>>>

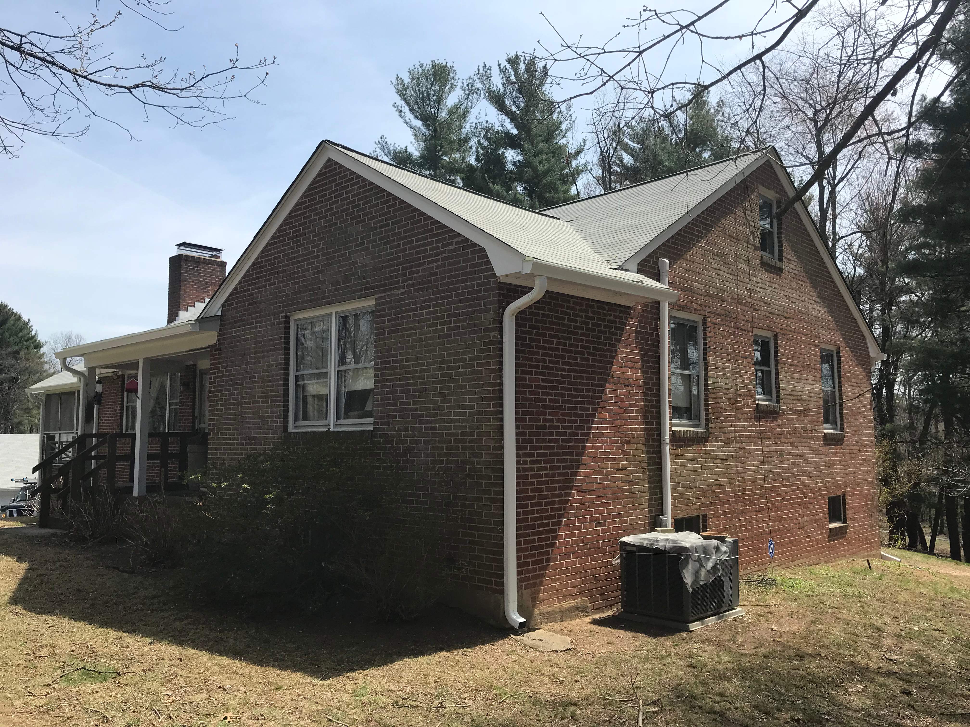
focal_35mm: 28
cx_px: 485
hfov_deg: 63.4
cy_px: 364
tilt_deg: +4.3
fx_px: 785
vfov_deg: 49.7
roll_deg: +0.5
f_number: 1.8
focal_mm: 3.99
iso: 20
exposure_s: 1/2128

<<<

◆ **What you have to do**
Set the pictures aside and reproduce the data above exactly.

◆ **Answer**
focal_35mm: 28
cx_px: 485
hfov_deg: 63.4
cy_px: 364
tilt_deg: +4.3
fx_px: 785
vfov_deg: 49.7
roll_deg: +0.5
f_number: 1.8
focal_mm: 3.99
iso: 20
exposure_s: 1/2128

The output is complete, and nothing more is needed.